# Source for Discount Corks Needed



## Grancru (Aug 17, 2012)

Does anyone have a source for discount corks? I need about 1000 to start bottling and prepare for grape season. I need a quality sufficient for up to 5 years aging.

You can reply directly @
[email protected]


----------



## Rocky (Aug 17, 2012)

Grancru, I have used these corks and I have been pleased so far. They are #9 x 1.75 inch. Great price. I should say I don't have anything that will be around in 5 years.

http://www.amazon.com/Premium-VS1-Agglomerated-Corks-1000-Count/dp/B002VFXY3C/ref=sr_1_2?ie=UTF8&qid=1345244851&sr=8-2&keywords=1000+wine+corks


----------



## rodo (Aug 17, 2012)

I just bought 1000 from Doug at Brew And Wine Supply (Who is an advertiser and a posting member of this forum). His price was as good as any I had found on the net PLUS he is offering a 10% discount right now.

http://www.brewandwinesupply.com/


----------



## rodo (Aug 17, 2012)

Not quite as good as the price Rocky found though.


----------



## TonyP (Aug 18, 2012)

Five years is a long time in the life of a typical wine maker and 1,000 bottles is a lot of wine. It's good you're going out five years because drinking all that wine in 3 months would give you a buzz.

Seriously, 1,000 is a lot of corks and probably enough that you should consider buying directly from a manufacturer or distributor, particularly if producing 1,000 bottles is an annual occurrence. One possibility is Cork Supply USA: http://www.corksupply.com/our-company/company-profile.aspx .

I'm not an expert on corks and you probably know this already, but I'll say it anyway. All corks are not equal. When comparing prices, look at both size and quality. A longer cork adds extra protection, so there's some tradeoff you can do by getting a longer cork of somewhat less quality. Finally, if you go synthetic I believe you can store your bottles upright, which could make a difference with 1,000 bottles.

§ **Dataset**:
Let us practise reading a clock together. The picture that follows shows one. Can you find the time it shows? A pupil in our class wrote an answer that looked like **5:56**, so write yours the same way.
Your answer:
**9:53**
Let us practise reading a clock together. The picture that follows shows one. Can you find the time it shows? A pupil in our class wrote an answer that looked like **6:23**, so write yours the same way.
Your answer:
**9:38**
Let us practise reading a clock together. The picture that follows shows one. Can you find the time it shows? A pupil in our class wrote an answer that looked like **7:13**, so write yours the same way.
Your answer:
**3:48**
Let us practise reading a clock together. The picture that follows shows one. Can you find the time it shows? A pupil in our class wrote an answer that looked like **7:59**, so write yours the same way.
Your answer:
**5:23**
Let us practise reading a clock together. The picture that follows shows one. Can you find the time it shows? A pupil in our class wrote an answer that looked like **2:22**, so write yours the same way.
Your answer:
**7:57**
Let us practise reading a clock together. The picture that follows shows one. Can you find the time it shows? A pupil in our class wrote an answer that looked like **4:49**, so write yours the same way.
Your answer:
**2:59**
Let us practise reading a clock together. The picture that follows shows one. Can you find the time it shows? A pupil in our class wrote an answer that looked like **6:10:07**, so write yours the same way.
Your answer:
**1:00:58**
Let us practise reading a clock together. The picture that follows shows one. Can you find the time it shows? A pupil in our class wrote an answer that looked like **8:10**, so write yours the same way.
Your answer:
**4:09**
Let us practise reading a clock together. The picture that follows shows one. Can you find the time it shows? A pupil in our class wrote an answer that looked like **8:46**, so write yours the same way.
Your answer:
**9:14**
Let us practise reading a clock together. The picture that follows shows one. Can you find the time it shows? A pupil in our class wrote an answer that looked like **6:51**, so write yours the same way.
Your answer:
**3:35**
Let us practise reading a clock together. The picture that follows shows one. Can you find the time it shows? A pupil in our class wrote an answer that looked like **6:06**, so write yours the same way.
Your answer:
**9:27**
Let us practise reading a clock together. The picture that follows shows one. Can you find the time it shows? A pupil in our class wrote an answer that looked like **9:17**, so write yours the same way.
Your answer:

§ **Task set**:
A. Summarize the forum thread about discount corks in two sentences.
B. Translate this sentence from the cork thread into Spanish: "A longer cork adds extra protection, so there's some tradeoff you can do by getting a longer cork of somewhat less quality."
C. Extend the forum thread about discount corks from its last post onward.

§ **Responses in order**:
A. Grancru asked for a source of about 1,000 discount corks of a quality sufficient for up to five years of aging. Replies pointed to an Amazon listing of #9 x 1.75 inch corks, Brew And Wine Supply with a 10% discount, and buying directly from a manufacturer or distributor such as Cork Supply USA, along with advice to compare both size and quality.

B. Un corcho más largo añade protección adicional, así que se puede hacer cierto intercambio al conseguir un corcho más largo de calidad algo inferior.

C.
Tony P.


----------



## Brew and Wine Supply (Aug 18, 2012)

Not sure about getting corks form someplace that has a "legal disclaimer" in their description. The use of hydrogen peroxide to sanitise is another red flag, is peroxide good for wine making?
Here is some info on using Hydrogen peroxide in wine. 

http://en.allexperts.com/q/Wine-1615/2010/5/Hydrogen-Peroxide.htm
BTW, a hectoliter (HTL) is 26.3 gallons. the formula in the link comes out to .6 ML per gallon if using household 3%.

My 1000 count bags come purged with SO2, we know that is safe for wine.

Not sure about going wholesale for 1000 corks, I get them in 6000 to 10000 at a time, not sure if they even would deal with me for that small ammount. 1000 sounds like a lot for a home wine maker but for winerys they buy them in 100,000 at a time or more. I just helped a SMALL local winery get 7 pallets of bottles which is just over 10,000 count.
BTW Rod, thanks for the order!


----------



## Runningwolf (Aug 18, 2012)

I agree with Doug. I also buy 1000 corks at a time and store them in my corkidor. Mine comes branded with my personal logo on them. A few other folks here get those also. When I run out of corks I know I hit the limit for that year.


----------



## Grancru (Aug 18, 2012)

Thanks for all the options.
FYI - I did find this article about peroxide and wine:
http://www.awri.com.au/wp-content/uploads/TN06.pdf


----------



## TonyP (Aug 18, 2012)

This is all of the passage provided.